[SUPPLIED TEXT]
start

In choosing ballets from three American choreographers for the American Masters program (April 20 through 22), Mihailo Djuric, Festival Ballet Providence’s artistic director, has looked to two classics and one world premiere, to two recognized “masters” (George Balanchine and Jerome Robbins) and, in his words, “a future master” (Viktor Plotnikov).
 
Balanchine’s “Rubies” is from the three-part suite Jewels, first presented in 1967. Danced to Stravinsky’s Capriccio forPiano and Orchestra and staged for Festival Ballet by Balanchine ballet repetiteur Elyse Borne, “Rubies” is considered the jazziest of the Jewels, with its sassy moods and snappy moves. The principal couple will be Leticia Guerrero and Davide Vittorino, with 14 other dancers.
 
“It’s very exciting for the company to do these works,” Djuric noted, in a conversation last week at the studio. “ ‘Rubies’ is beautiful — very energetic, sexy, seductive, and very American.”

end

Data listing
start

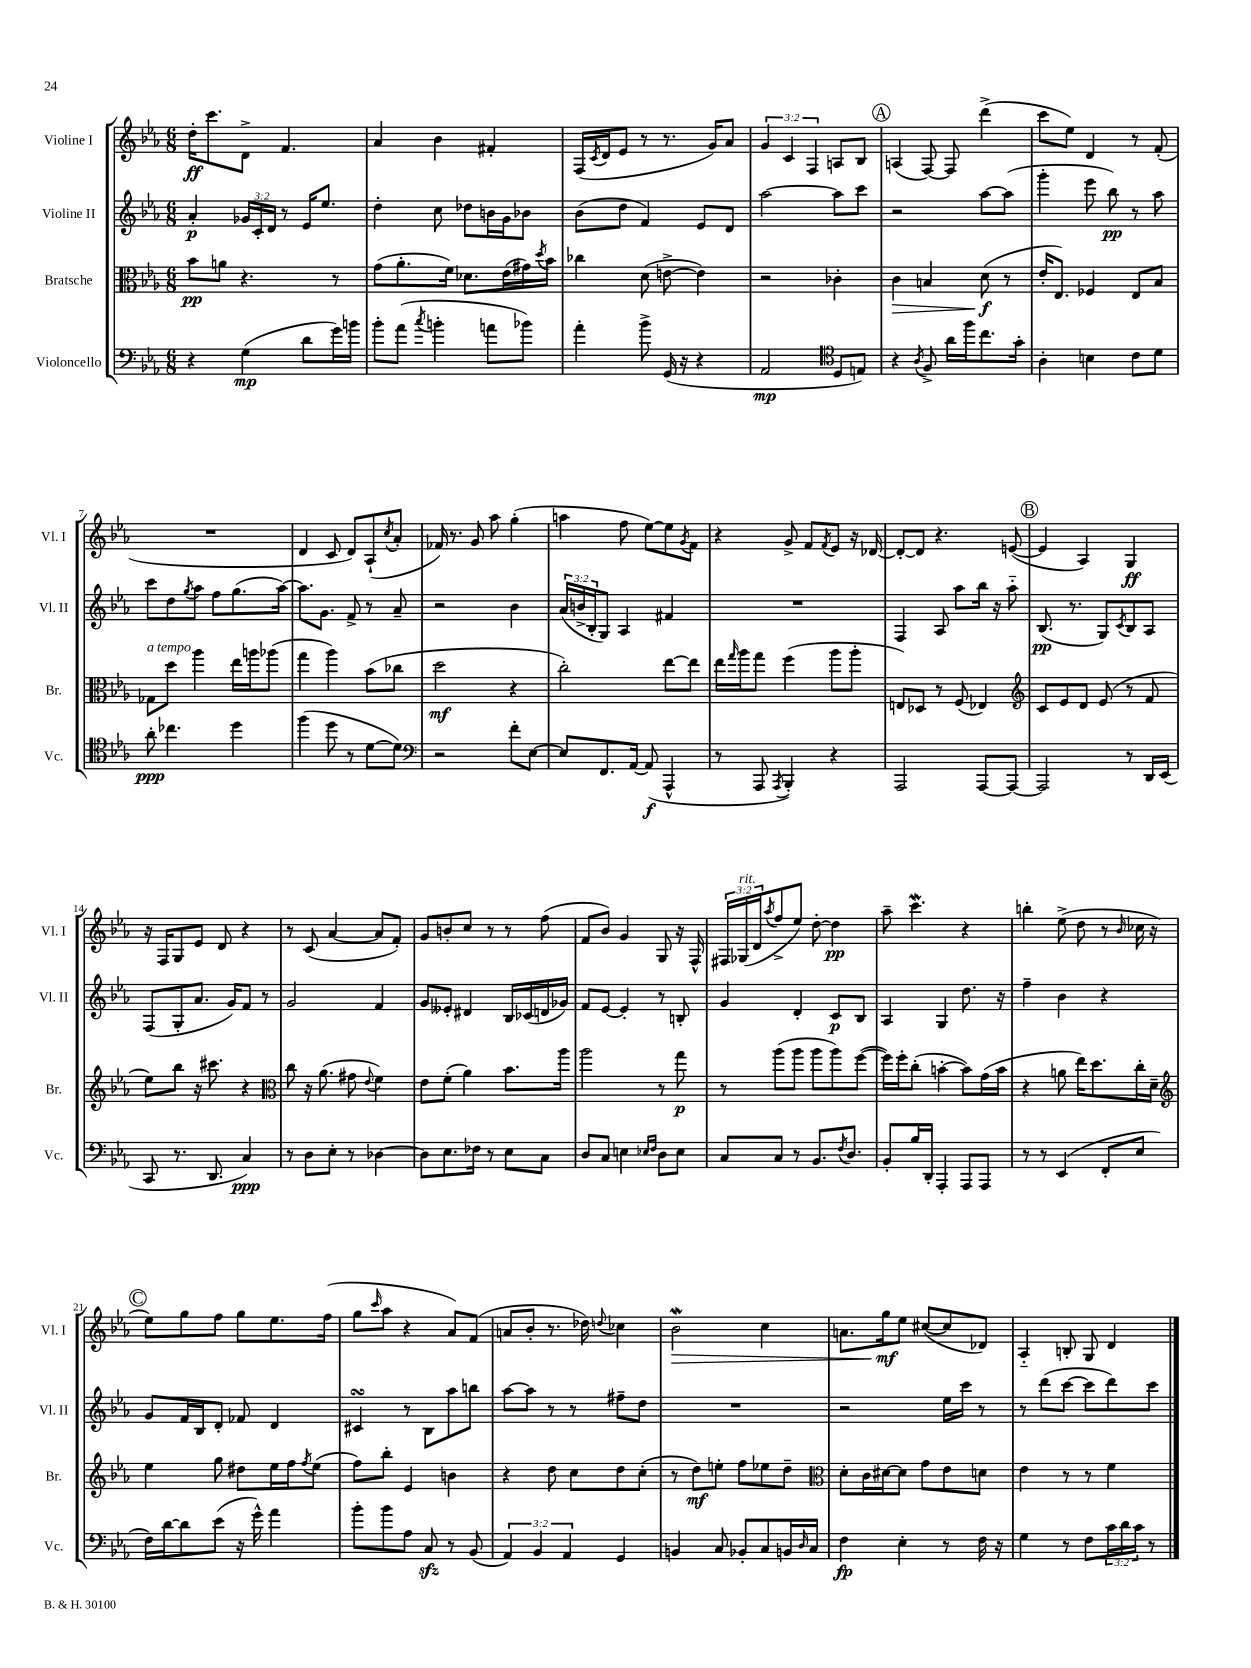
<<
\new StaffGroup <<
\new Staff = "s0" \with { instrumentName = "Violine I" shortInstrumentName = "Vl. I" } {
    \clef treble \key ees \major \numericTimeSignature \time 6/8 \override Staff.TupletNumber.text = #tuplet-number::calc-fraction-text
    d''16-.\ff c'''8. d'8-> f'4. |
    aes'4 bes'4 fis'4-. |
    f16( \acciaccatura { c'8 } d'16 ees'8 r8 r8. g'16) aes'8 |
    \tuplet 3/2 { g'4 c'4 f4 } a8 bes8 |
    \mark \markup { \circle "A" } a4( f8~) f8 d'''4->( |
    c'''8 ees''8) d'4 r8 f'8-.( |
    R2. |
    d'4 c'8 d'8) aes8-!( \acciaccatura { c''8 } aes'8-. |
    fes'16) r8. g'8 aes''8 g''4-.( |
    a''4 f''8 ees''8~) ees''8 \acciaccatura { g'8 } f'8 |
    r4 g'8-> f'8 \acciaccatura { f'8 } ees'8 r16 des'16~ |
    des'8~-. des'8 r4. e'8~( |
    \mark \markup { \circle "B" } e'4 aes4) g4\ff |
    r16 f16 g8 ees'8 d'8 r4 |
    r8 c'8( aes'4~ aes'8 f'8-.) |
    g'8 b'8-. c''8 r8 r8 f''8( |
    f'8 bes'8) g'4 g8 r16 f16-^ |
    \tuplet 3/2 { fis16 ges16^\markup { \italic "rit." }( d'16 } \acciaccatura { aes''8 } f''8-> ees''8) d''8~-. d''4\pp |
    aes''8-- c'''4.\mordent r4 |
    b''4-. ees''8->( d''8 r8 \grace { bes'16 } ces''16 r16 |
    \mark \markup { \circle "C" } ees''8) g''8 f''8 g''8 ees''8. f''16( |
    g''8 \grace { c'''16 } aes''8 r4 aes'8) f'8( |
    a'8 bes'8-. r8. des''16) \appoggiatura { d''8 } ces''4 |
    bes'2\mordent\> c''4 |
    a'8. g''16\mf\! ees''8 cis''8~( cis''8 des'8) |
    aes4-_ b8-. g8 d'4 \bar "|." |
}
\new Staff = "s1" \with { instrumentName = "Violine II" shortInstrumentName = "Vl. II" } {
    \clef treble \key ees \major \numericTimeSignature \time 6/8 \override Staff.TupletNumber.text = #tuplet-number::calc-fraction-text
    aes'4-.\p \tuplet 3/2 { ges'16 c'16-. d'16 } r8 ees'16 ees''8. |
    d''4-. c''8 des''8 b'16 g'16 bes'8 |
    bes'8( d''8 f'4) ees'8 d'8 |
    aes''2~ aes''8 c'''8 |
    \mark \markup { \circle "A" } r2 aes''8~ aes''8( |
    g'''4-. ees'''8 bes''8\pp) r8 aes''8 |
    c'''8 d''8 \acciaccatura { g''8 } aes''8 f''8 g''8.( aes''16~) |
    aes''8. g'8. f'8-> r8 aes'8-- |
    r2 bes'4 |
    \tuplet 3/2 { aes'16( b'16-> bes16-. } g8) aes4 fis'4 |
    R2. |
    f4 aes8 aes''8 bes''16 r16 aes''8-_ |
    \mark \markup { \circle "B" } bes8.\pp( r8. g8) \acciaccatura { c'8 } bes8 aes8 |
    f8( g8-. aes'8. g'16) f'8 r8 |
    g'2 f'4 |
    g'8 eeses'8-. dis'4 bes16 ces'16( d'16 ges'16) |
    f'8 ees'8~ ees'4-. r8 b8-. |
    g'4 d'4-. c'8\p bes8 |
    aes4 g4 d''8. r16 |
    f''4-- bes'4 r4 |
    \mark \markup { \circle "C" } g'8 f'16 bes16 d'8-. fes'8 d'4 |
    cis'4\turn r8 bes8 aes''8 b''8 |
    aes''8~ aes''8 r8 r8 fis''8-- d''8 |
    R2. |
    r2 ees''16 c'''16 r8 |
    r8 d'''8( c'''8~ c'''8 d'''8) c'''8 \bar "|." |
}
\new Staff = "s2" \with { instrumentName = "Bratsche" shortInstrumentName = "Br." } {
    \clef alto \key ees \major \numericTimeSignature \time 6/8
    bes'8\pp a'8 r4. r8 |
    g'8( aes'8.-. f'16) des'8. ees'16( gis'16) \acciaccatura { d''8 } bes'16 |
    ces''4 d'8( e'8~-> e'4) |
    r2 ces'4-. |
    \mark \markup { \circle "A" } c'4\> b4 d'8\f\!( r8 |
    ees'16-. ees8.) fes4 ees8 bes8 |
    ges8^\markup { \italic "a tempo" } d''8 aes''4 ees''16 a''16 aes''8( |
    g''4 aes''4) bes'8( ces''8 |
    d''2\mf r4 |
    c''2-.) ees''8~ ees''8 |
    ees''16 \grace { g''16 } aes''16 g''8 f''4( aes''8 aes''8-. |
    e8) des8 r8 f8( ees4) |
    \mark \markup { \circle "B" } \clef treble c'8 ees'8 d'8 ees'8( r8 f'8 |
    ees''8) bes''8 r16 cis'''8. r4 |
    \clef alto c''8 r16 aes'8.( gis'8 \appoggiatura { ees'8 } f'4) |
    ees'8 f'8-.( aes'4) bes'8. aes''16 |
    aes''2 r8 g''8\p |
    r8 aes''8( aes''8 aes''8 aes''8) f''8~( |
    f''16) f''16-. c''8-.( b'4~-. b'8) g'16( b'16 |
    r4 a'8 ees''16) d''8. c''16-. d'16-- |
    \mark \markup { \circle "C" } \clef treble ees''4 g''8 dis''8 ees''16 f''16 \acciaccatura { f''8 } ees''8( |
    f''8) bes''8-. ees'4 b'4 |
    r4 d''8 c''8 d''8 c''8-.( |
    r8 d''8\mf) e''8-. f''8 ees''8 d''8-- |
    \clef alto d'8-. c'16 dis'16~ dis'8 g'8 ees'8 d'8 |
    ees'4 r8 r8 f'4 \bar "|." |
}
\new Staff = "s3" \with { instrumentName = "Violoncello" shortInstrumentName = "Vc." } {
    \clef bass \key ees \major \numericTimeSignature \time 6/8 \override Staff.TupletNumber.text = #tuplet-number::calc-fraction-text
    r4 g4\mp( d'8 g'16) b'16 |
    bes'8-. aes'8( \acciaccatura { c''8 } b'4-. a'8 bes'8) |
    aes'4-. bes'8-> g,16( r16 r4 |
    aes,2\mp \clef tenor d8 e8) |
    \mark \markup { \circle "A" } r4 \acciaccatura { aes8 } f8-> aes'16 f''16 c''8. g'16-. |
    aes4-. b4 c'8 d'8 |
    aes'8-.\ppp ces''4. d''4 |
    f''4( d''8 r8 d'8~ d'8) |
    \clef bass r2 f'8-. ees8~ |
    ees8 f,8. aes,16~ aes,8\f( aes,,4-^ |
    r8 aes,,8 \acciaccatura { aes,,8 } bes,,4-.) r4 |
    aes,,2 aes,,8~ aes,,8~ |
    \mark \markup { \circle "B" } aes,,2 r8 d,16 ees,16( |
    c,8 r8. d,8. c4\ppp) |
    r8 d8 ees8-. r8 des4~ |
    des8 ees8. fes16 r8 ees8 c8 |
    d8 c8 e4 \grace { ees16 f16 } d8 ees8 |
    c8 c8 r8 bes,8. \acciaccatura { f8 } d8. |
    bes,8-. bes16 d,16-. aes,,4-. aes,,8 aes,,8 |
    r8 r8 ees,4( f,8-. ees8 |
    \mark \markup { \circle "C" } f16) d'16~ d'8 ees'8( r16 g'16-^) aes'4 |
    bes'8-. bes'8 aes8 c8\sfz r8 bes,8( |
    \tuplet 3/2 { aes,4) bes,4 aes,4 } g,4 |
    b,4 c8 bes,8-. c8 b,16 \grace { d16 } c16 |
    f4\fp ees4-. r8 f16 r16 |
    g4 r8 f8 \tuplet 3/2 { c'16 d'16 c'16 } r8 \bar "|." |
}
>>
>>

end

[TASKS]
(1) Answer these questions using the ballet program text:
(a) On what dates does the American Masters program run?
(b) In what year was Jewels first presented?
(c) Who will dance the principal couple in "Rubies"?
(2) Resume the text about the Festival Ballet Providence program, picking up after its final sentence.
The rows in this data listing come from a separate source.

[RESPONSES TO THE TASKS]
(1)
(a) April 20 through 22
(b) 1967
(c) Leticia Guerrero and Davide Vittorino

(2)
Robbins’s 2 & 3 Part Inventions is set to the “inventions” Bach created as teaching tools for his son, and it proceeds in 12 movements of trios and quartets drawn from eight dancers. Djuric is pleased that in the same year that he chose Inventions, it has also returned to the repertory of New York City Ballet, where it originated.
 
“As a dancer and ballet-lover, I always loved Robbins,” Djuric emphasized. “It’s much harder to get the rights for Robbins, but I’ve always thought he had something special, and I feel very connected to his work. When I saw the Inventions on tape, I appreciated his sense of humor, his characters, his musicality. It’s playful, smart, clever — I wish I had come to those ideas.”
 
Djuric’s confidence in Plotnikov’s own “mastery” stems from his previous pieces for Festival: the steamy Carmen, the magical and captivating The Witch’s Broom, and last year’s breathtaking Loof and Let Dime. The latter was abstract though very emotionally involving, and it was set to a score by Robert Wilson, who used the words of a young man who is autistic.
 
In the new piece, titled Coma — inspired by the image of suspended bodies in the ’78 film Coma — Plotnikov gets inside the minds and hearts of those who are keeping a vigil next to someone who is comatose, those who must make a decision to let go of someone they love, and those who are in the comas themselves. Its three movements are “Our Dreams,” “Reality,” and “Their Dreams,” and the ballet is set to the transfixing music of Arvo Pärt.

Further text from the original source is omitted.